_Extracted page text data:_
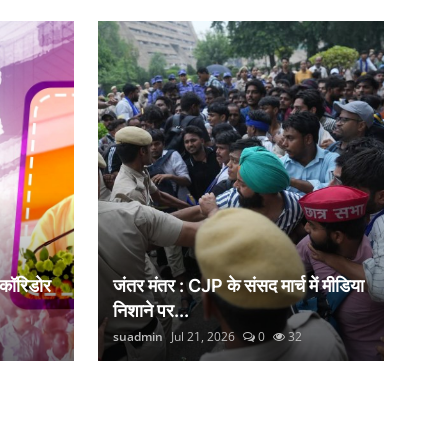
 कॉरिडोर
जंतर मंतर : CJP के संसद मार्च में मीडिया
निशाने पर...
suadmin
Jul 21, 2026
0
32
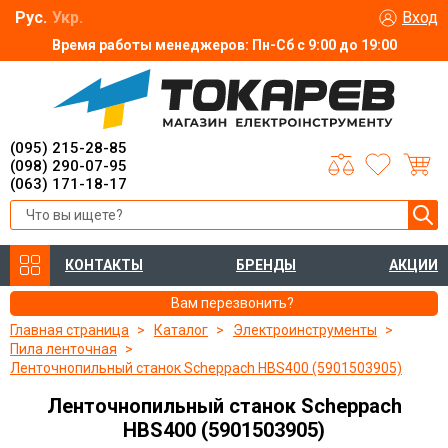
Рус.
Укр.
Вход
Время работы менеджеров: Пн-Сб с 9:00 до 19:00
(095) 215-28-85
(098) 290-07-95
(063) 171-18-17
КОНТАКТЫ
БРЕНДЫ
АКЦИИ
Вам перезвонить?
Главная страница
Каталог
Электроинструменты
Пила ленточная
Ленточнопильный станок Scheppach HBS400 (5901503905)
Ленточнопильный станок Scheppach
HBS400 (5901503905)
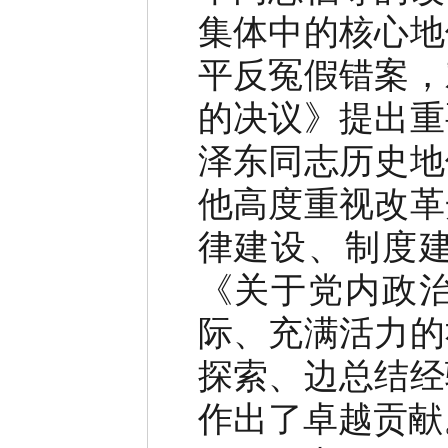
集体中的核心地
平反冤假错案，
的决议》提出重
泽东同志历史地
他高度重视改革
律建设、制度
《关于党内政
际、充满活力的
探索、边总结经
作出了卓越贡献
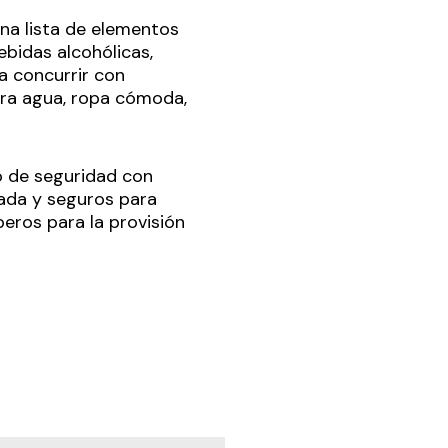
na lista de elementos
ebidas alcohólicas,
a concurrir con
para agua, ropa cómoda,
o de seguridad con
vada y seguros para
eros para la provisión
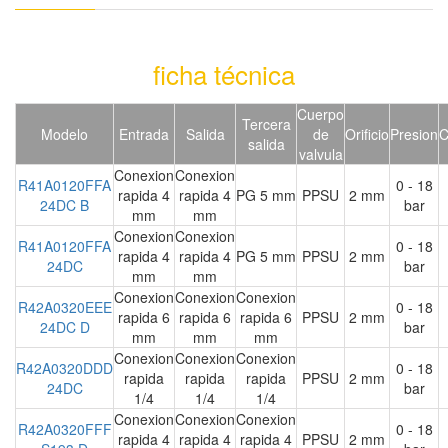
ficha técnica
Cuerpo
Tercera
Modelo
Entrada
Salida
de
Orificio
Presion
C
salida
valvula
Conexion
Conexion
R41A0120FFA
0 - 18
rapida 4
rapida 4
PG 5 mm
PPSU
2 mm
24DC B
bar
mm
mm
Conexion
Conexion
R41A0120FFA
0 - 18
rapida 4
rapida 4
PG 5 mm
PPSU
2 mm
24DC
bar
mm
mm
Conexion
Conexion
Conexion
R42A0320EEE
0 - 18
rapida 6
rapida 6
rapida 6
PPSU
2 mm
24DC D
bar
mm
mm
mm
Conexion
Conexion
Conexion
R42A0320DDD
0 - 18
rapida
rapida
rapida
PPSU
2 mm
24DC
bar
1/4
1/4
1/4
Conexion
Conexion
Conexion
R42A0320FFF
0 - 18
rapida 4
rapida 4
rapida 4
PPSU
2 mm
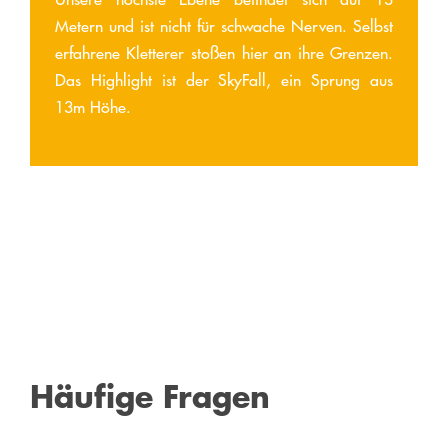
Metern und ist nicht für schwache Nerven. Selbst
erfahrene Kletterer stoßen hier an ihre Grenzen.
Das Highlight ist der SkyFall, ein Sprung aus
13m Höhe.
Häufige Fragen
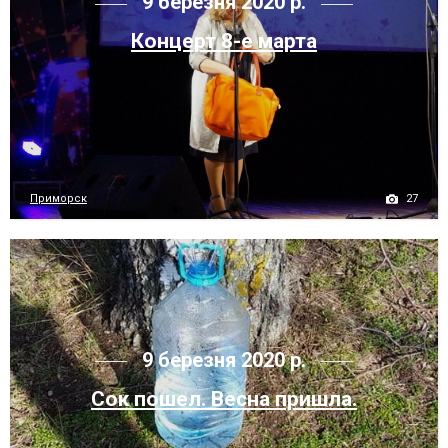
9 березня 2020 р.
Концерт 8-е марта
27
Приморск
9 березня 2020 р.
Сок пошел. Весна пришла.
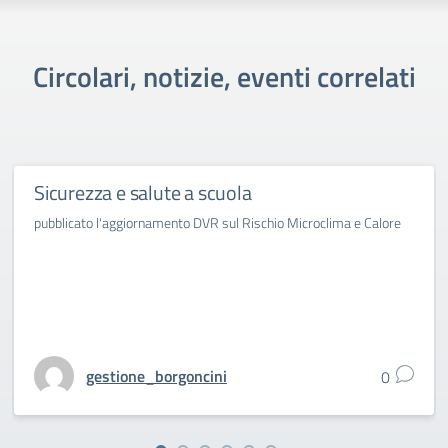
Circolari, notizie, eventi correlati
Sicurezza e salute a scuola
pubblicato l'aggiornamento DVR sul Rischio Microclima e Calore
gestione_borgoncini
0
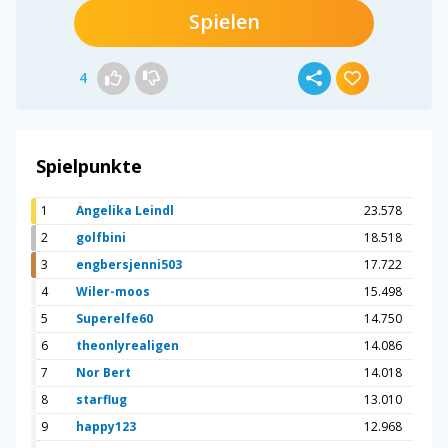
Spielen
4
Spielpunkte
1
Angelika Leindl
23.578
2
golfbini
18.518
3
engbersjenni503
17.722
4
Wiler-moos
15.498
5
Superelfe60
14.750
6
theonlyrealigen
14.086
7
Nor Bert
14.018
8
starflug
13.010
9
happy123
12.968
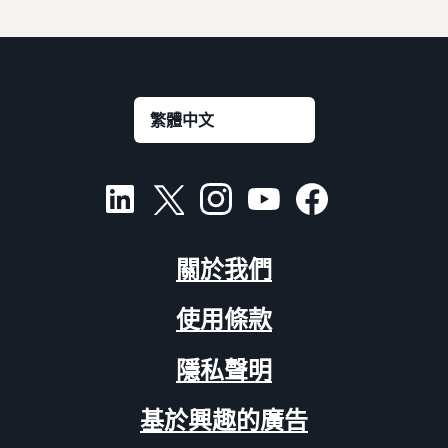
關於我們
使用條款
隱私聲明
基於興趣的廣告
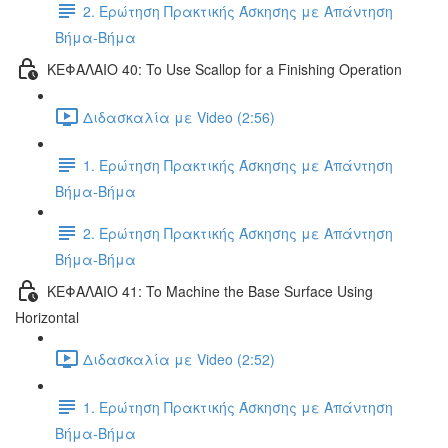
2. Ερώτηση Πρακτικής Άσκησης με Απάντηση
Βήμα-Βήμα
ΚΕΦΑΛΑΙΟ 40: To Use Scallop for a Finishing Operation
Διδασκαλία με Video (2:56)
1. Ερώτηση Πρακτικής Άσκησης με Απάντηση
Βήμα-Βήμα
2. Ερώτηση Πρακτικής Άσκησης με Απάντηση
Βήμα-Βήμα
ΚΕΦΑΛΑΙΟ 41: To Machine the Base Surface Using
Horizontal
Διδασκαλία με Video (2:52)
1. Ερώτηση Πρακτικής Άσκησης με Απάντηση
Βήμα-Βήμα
* * *
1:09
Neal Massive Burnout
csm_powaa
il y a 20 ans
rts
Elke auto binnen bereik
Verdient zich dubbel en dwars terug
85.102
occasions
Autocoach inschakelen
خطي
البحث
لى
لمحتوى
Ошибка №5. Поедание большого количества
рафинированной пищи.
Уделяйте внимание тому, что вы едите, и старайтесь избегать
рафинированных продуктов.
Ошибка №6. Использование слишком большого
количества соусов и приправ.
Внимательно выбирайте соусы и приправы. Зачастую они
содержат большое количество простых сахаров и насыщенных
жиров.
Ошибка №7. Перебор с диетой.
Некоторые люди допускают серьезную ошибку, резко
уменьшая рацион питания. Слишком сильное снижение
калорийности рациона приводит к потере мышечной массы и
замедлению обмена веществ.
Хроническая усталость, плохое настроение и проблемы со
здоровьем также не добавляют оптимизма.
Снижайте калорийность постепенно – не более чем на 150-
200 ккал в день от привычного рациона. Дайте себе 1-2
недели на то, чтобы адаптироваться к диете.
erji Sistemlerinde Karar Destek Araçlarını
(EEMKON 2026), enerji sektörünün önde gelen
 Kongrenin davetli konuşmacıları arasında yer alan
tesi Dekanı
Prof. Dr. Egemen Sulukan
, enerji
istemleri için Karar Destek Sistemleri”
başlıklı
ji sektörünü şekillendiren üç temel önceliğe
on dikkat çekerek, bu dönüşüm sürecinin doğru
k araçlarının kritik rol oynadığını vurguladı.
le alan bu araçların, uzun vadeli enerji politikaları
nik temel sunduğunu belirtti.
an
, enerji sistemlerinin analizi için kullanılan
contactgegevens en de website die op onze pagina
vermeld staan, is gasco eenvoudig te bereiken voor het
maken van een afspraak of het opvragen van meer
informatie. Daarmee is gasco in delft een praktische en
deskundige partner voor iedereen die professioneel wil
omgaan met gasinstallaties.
* * *
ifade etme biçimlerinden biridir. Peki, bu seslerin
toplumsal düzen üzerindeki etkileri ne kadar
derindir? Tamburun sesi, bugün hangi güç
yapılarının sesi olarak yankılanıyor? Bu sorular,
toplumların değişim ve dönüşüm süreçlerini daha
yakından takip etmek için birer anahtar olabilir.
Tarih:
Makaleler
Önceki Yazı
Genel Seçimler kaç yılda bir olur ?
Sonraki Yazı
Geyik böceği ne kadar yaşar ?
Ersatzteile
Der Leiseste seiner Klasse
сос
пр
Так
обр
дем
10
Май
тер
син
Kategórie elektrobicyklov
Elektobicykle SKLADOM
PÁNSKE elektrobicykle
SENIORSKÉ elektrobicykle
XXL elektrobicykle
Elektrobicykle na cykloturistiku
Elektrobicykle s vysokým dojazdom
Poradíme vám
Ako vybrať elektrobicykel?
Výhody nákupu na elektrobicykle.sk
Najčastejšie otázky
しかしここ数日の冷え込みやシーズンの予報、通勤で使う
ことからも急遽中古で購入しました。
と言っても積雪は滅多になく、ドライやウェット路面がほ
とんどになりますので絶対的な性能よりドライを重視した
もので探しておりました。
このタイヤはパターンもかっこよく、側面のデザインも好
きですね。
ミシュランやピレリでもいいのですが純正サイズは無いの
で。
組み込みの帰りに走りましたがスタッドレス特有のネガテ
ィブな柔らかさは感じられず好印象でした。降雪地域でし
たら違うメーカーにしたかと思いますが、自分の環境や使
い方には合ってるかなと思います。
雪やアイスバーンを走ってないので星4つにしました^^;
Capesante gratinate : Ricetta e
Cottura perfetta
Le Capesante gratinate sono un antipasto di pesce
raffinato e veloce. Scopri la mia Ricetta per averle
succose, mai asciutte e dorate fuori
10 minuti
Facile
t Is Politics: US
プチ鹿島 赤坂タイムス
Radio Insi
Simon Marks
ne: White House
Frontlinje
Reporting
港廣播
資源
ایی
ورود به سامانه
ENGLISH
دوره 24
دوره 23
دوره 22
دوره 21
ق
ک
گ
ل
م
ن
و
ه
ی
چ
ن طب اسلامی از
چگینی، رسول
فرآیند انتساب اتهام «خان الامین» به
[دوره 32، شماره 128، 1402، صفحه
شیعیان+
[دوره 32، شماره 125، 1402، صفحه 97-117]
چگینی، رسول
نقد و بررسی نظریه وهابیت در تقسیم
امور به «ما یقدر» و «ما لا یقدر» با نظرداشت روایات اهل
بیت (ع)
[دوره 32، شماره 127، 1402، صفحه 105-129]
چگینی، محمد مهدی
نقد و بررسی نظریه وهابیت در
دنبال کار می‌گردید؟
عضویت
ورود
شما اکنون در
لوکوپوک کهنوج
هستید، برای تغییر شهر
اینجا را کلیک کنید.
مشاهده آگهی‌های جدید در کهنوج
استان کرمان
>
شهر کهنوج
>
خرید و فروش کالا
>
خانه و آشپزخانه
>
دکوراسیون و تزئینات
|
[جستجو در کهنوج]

_Action item:_ Go through the entries and return each line where the word "Διδασκαλία" occurs.

_Written solution:_
Διδασκαλία με Video (2:56)
Διδασκαλία με Video (2:52)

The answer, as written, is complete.